27.5 x 2.5WT measure 2.375" at the widest point on the tread and 2.291 at the casing

27.5 x 2.6 measure 2.419" at the widest point on the tread and 2.421 at the casing

.... and no, i did not and will never inflate a tire to its max pressure printed on the sidewall in order to measure a tire width like Maxxis's engineers say they do Smile

On a related note... The e13 TRS+ 27.5 x 2.35 (awesome tires by the way) measure 2.34 at the tread and 2.4 at the casing on the same rims...
  • + 2
 @9M119M1:
65mm sidewall to sidewall on a rim with a 30mm id. There's about 3-5ish mm clearance between the tire and fork bridge on a 2015 non boost pike.
  • + 1
 @MasterSlater: WT is not written on sidewall. I guess I don't have a WT version after all.
  • + 1
 @contigo:
You do! Smile see maxxis's comments above.
  • + 2
 @LucWicklund: awesome! thank you for the photos. I see you have a mudflap too. That was my concern whether or not it would fit with my marshguard. I'm gonna give it a try.
  • + 1
 @movitas: Sure I understand on the max pressure to measure, but just curious did you inflate it to max pressure for 24 to 48 hrs after fitting it? Maxxis recommends this to "stretch" the tire out initially which supposedly gives it full size/volume at normal psi's after. Again just curious, not saying its proper or necessary. I've been inadvertantly doing this for years. I have an air compressor and to really seal the beads on the rim on old pre-tubless designed tires that tend to leak out a bunch of air/stans sealant at the bead/rim interface, I would just pump them up to max psi and let them sit in my garage for a day or two so both beads get soaked/sealed w/stans.
  • + 1
 @zepper: The only issue I've had is if I get a small pebble between the treads it'll rub against the flap. It'll eventually fall out, and I've only had this problem on fire roads, never on a downhill or whenever the trail get a little bumpy. Thought I'd give you a warning in case that would annoy you.
  • + 2
 @LucWicklund: Nah, thats fine. I pretend my MTB just became a motorbike. I make additional rev'ing noises, and my wife gets annoyed.

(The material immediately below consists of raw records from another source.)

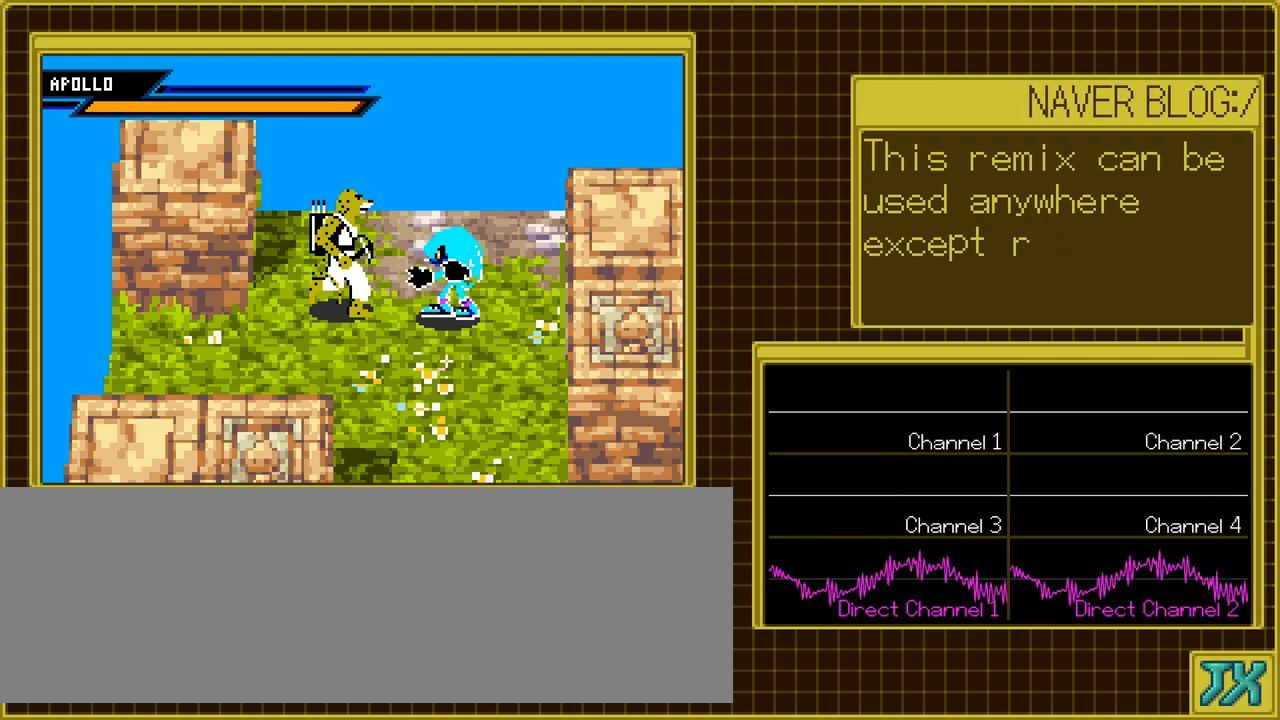
Gameplay with a controller (Nintendo layout); each line is a JSON object with the inputs held at the frame after it. "events" lists button and stick changes between this image and that frame as [ms after this image, input, new state], when the widget could be followed in between. Not read: A L3 R3 X Y.
{"buttons": ["B"], "events": [[483, "B", "down"]]}
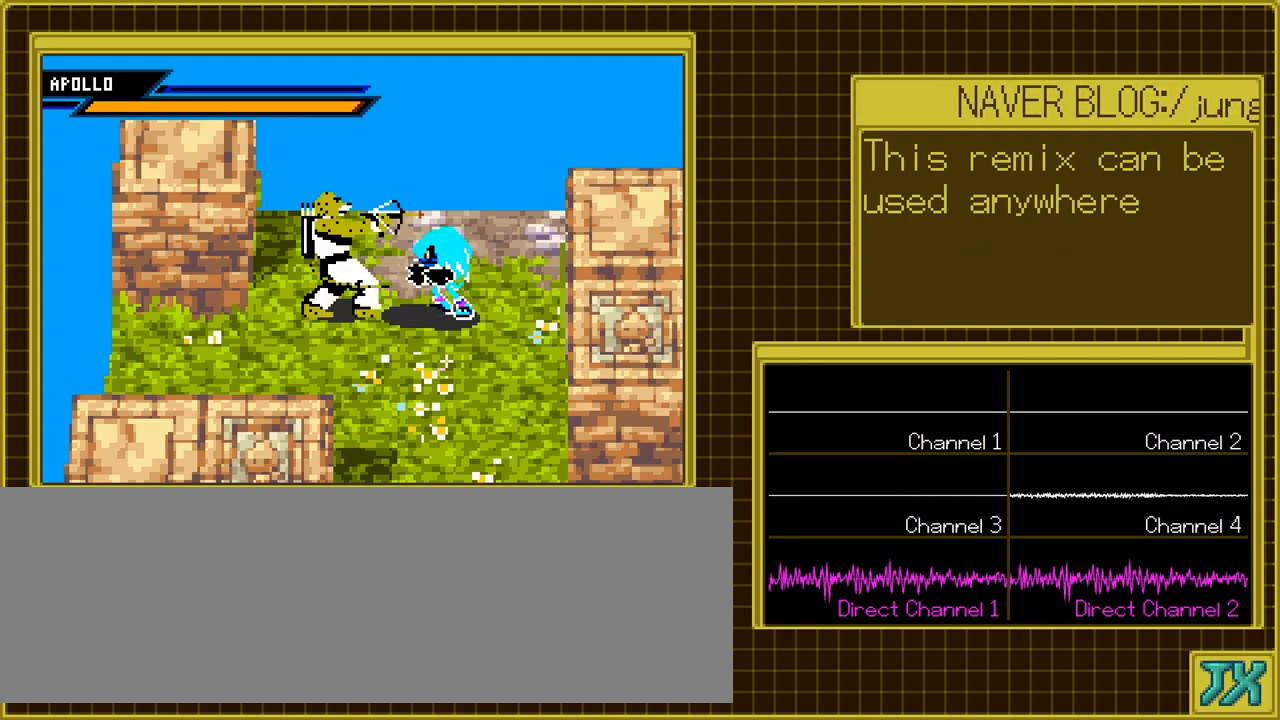
{"buttons": [], "events": [[117, "B", "up"]]}
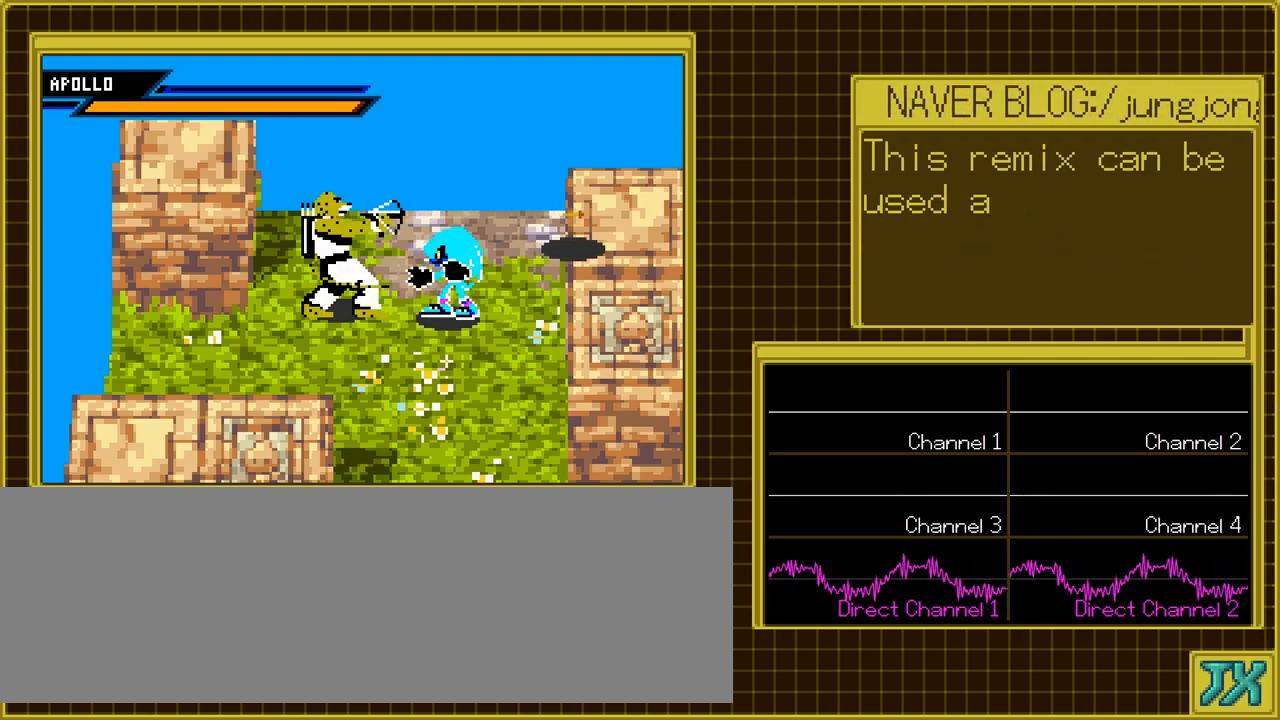
{"buttons": [], "events": []}
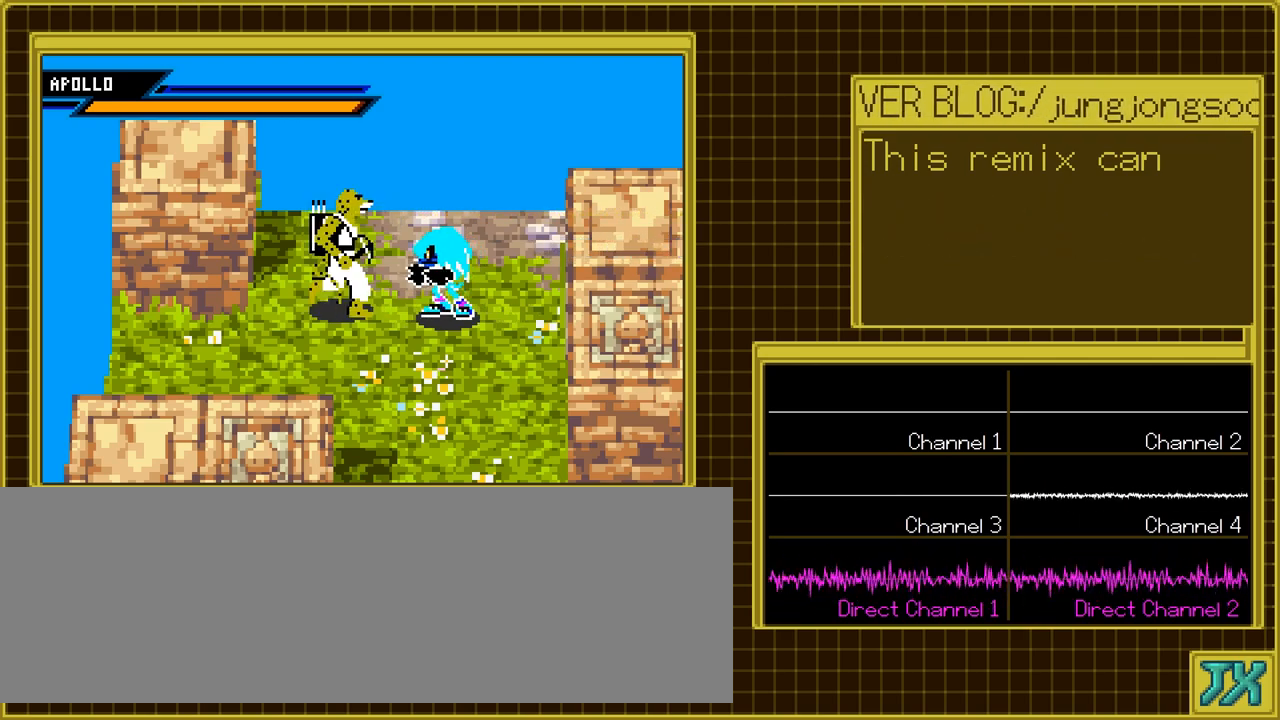
{"buttons": [], "events": []}
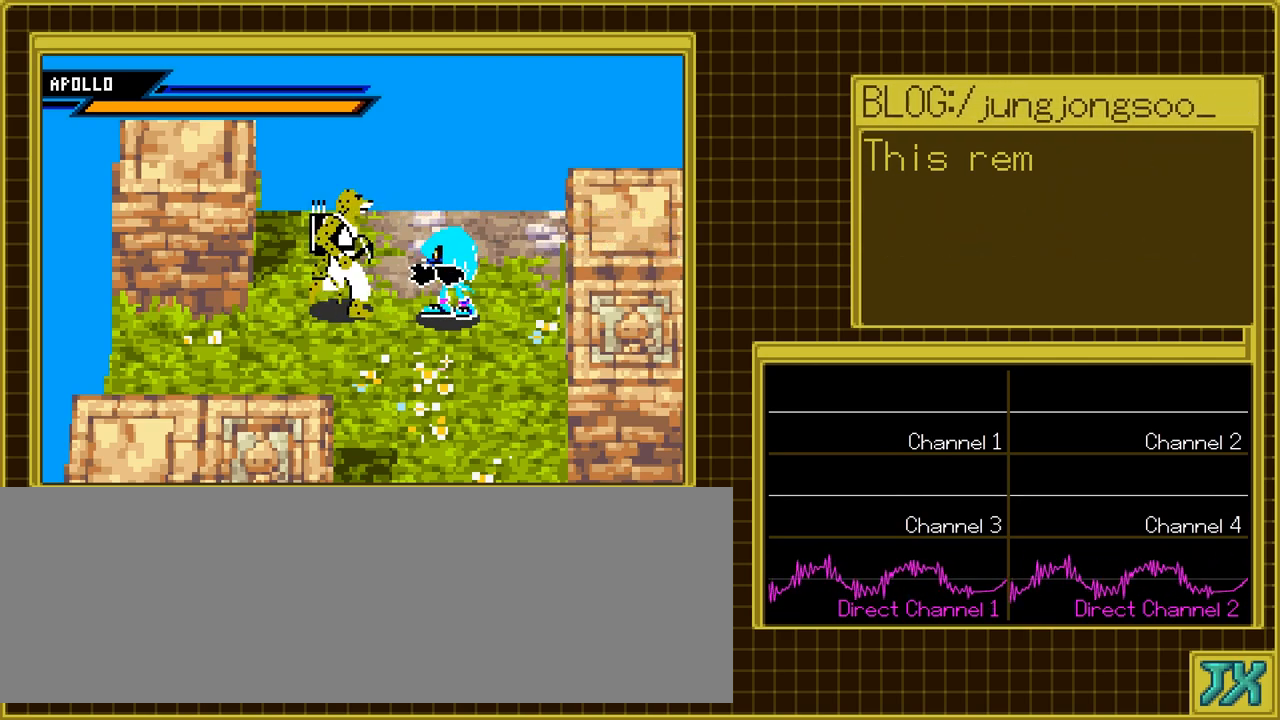
{"buttons": [], "events": []}
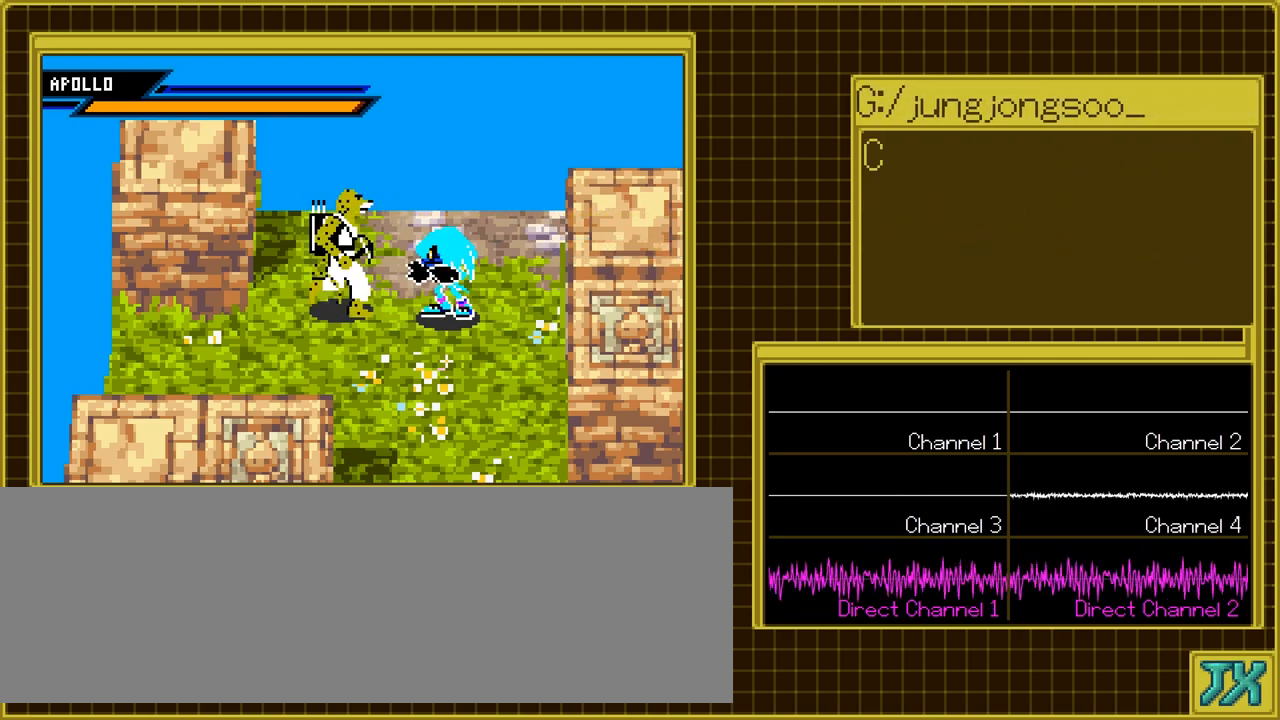
{"buttons": [], "events": []}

But thanks for the warning!
  • + 1
 @zepper: sweet, thx for the heads up!
  • + 2
 @zepper @contigo

Contigo, I guess you DO have WT tires... this is confusing because Maxxis links to this page:

www.maxxis.com/widetrail

Which I guess indicates that all tires listed within ARE WIde Trail tires, it's just that only some of them carry the actual designation "WT" in their SKU and on their actual sidewall.

This is clearly confusing, as I think Maxxis' intention is that we from now on assume that any tire 2.4" and above is by default carrying the Wide Trail tread design. As most new rims are by default Wide enough to employ the new tread design.

To be clear, online retailers CANNOT be trusted to accurately describe these tires in item descriptions etc. So for me, I want to see that WT designation on the side of the tire. Because otherwise I'm just trusting some web store lackey to accurately describe said product.
  • + 1
 Rubbery figures
  • + 0
 Who buys kenda tires?
  • - 3
 *new
as in they look like every other tire.